Text extractions by page:
=== Section Start ===
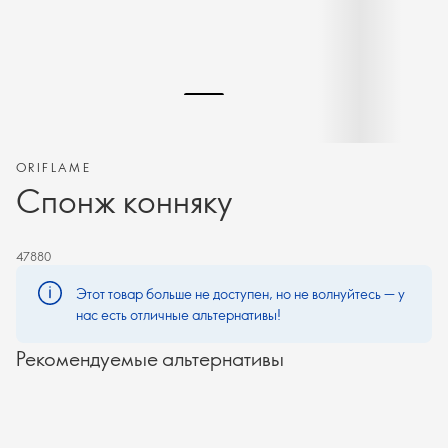
ORIFLAME
Спонж конняку
47880
Этот товар больше не доступен, но не волнуйтесь — у
нас есть отличные альтернативы!
Рекомендуемые альтернативы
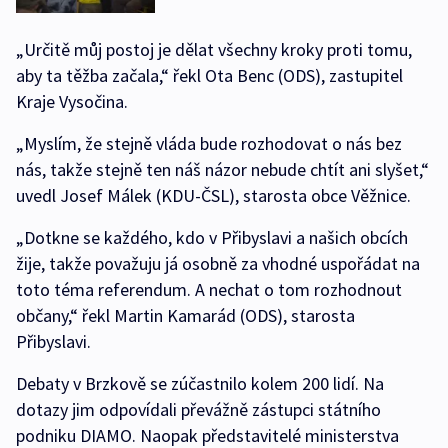
„Určitě můj postoj je dělat všechny kroky proti tomu,
aby ta těžba začala,“ řekl Ota Benc (ODS), zastupitel
Kraje Vysočina.
„Myslím, že stejně vláda bude rozhodovat o nás bez
nás, takže stejně ten náš názor nebude chtít ani slyšet,“
uvedl Josef Málek (KDU-ČSL), starosta obce Věžnice.
„Dotkne se každého, kdo v Přibyslavi a našich obcích
žije, takže považuju já osobně za vhodné uspořádat na
toto téma referendum. A nechat o tom rozhodnout
občany,“ řekl Martin Kamarád (ODS), starosta
Přibyslavi.
Debaty v Brzkově se zúčastnilo kolem 200 lidí. Na
dotazy jim odpovídali převážně zástupci státního
podniku DIAMO. Naopak představitelé ministerstva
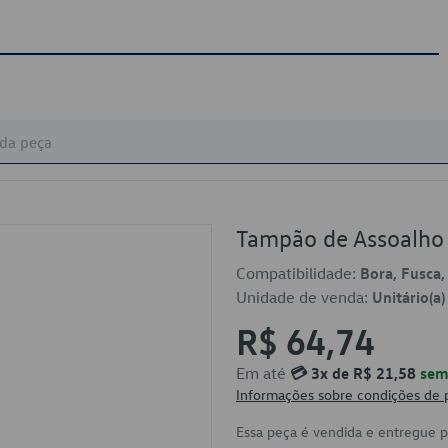
Tampão de Assoalh
Compatibilidade:
Bora, Fusca,
Unidade de venda:
Unitário(a)
R$ 64,74
Em até
💳 3x de R$ 21,58
sem 
Informações sobre condições de
Essa peça é vendida e entregue 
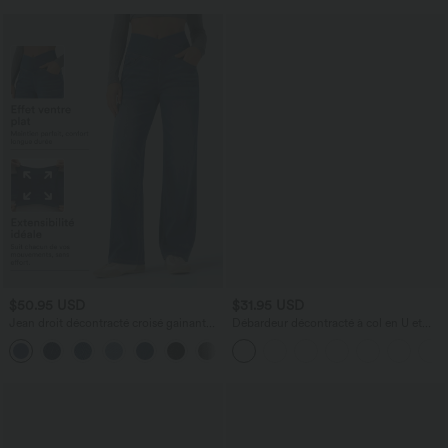
$50.95 USD
$31.95 USD
Jean droit décontracté croisé gainant
Débardeur décontracté à col en U et
taille haute avec poches Halara Flex™
brassière intégrée
+1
=== Section End ===
Exercise prompt:
Put every line of text from the items above into a Markdown table with the columns "Row" and "Line," numbering the rows in order and skipping blank lines. Leave the pictures out of the table.

Solution for this exercise:
| Row | Line |
|---|---|
| 1 | ORIFLAME |
| 2 | Спонж конняку |
| 3 | 47880 |
| 4 | Этот товар больше не доступен, но не волнуйтесь — у |
| 5 | нас есть отличные альтернативы! |
| 6 | Рекомендуемые альтернативы |
| 7 | „Určitě můj postoj je dělat všechny kroky proti tomu, |
| 8 | aby ta těžba začala,“ řekl Ota Benc (ODS), zastupitel |
| 9 | Kraje Vysočina. |
| 10 | „Myslím, že stejně vláda bude rozhodovat o nás bez |
| 11 | nás, takže stejně ten náš názor nebude chtít ani slyšet,“ |
| 12 | uvedl Josef Málek (KDU-ČSL), starosta obce Věžnice. |
| 13 | „Dotkne se každého, kdo v Přibyslavi a našich obcích |
| 14 | žije, takže považuju já osobně za vhodné uspořádat na |
| 15 | toto téma referendum. A nechat o tom rozhodnout |
| 16 | občany,“ řekl Martin Kamarád (ODS), starosta |
| 17 | Přibyslavi. |
| 18 | Debaty v Brzkově se zúčastnilo kolem 200 lidí. Na |
| 19 | dotazy jim odpovídali převážně zástupci státního |
| 20 | podniku DIAMO. Naopak představitelé ministerstva |
| 21 | Tampão de Assoalh |
| 22 | Compatibilidade: |
| 23 | Bora, Fusca, |
| 24 | Unidade de venda: |
| 25 | Unitário(a) |
| 26 | R$ 64,74 |
| 27 | Em até |
| 28 | 💳 3x de R$ 21,58 |
| 29 | sem  |
| 30 | Informações sobre condições de |
| 31 | Essa peça é vendida e entregue  |
| 32 | $50.95 USD |
| 33 | $31.95 USD |
| 34 | Jean droit décontracté croisé gainant |
| 35 | Débardeur décontracté à col en U et |
| 36 | taille haute avec poches Halara Flex™ |
| 37 | brassière intégrée |
| 38 | +1 |